SCC President to retire in June

by Jan 29, 2010COMMUNITY sgadugi0 comments



Dr. Cecil Groves (Photo courtesy of Rose Garrett/SCC)

Cecil Groves, president of Southwestern Community College since 1997, informed the board of trustees and college faculty and staff Tuesday evening, Jan. 26, that he will retire at the end of this academic year – June 30.

“As for everything and everyone, there is a season.  My season has now come,” Groves said. 

Groves thanked the SCC family for its “support, encouragement and, most of all, friendship. As a professional ‘last stop,’ you helped me save the best for last.”

Groves attributed SCC’s success, not to himself, but to the family of people-trustees, faculty and staff-he worked with. “We worked as a team focused on helping students achieve their career and personal goals,” Groves said.

Before becoming the fourth president of SCC, Groves was chancellor of the Texas State Technical College System from 1989-1996. He was president of Pikes Peak Community College in Colorado Springs, Colo., from 1985-1989, president of Austin Community College in Austin, Texas, from 1977-1983 and executive vice president/provost for Delgado College in New Orleans, La., from 1970-1977. 

As Chairman of the SCC Board of Trustees for the past 10 years, Conrad Burrell said, “I’ve enjoyed working with Dr. Groves on college business and as a friend. He has had the full cooperation of the trustees, the faculty and staff and the community, which is very rare for any president. We’ll miss his leadership – and humor- not only on our board, but in the community. Dr. Groves has done so much for our area and he will be missed. He has been a great leader and friend.”

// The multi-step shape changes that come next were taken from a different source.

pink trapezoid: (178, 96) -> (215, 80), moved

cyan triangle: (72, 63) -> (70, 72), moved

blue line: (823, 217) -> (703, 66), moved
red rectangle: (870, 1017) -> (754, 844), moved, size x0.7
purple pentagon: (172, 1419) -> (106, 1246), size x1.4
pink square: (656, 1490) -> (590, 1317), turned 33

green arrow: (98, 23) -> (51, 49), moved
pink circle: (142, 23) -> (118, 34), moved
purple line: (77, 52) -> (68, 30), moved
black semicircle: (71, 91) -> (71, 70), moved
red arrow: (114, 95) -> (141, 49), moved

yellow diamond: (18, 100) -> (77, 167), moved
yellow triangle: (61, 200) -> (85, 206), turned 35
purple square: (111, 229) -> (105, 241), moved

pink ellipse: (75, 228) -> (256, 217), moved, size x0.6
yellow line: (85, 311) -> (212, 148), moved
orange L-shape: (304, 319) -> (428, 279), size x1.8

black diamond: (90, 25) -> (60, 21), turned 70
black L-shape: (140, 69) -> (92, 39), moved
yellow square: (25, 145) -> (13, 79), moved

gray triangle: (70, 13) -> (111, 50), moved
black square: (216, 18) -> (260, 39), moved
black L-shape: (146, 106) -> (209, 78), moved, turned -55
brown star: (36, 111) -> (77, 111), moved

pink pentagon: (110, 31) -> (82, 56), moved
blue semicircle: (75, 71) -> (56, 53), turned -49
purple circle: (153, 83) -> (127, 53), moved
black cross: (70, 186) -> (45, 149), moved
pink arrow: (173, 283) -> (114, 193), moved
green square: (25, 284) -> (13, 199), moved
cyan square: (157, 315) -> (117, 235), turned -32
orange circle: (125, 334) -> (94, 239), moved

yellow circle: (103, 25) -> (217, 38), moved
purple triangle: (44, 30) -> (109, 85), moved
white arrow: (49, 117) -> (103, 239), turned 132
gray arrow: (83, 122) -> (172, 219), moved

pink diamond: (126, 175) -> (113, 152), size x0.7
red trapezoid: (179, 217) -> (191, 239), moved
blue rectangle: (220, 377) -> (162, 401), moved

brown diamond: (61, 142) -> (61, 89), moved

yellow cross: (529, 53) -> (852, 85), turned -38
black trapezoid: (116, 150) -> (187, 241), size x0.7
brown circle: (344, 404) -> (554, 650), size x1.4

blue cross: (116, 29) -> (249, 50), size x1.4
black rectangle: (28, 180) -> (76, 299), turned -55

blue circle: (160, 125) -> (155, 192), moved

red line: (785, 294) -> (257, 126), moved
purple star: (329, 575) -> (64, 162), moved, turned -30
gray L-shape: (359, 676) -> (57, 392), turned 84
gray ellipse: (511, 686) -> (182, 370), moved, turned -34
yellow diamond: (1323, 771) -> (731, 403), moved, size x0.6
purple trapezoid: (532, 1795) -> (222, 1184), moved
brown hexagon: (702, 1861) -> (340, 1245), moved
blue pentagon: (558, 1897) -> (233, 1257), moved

Burrell said Groves has greatly increased the viability and reputation of the college “which is now established as an institution of the highest quality and recognized for teaching excellence.”

The role of facilitator was one of Groves’ great strengths, noted Burrell, who cited BalsamWest FiberNet, a world-class telecommunications highway, serving the six western most North Carolina counties and adjacent counties in Tennessee and Georgia as an example.  “It was Dr. Groves who envisioned and brought together a partnership with Drake Enterprises, the Eastern Band of Cherokee Indians and Southwestern.

“Along with the success of BalsamWest, what he has done with the public schools, county and state agencies and business and industry has positively impacted every facet of mountain life for the foreseeable future,” said Burrell.  One example, Burrell noted, was the college being ranked 4th in the nation by Washington Monthly for its quality of teaching and the success of its students.

In addressing the faculty and staff Wednesday afternoon, Jan. 27, Groves said, “Collectively, we have accomplished many critical benchmarks important to the future of our institution, our communities and our students.” 

Some of those accomplishments include national and statewide recognition for excellence, the expansion of campus facilities throughout the region, new instruction services and resources for students, numerous new programs and services for and with the public schools, innovative and first-of-a-kind new degree programs, recognized leadership in instructional technology and online learning, and many other achievements to numerous to list.

 “The momentum of the college will not be slowed down during the transition,” Groves said of his departure. “While my last day is June 30, I expect a new president will be in place by Aug. 1. Our board of trustees is fully committed and most capable of selecting the very best person possible to lead the college to continued statewide and national prominence.”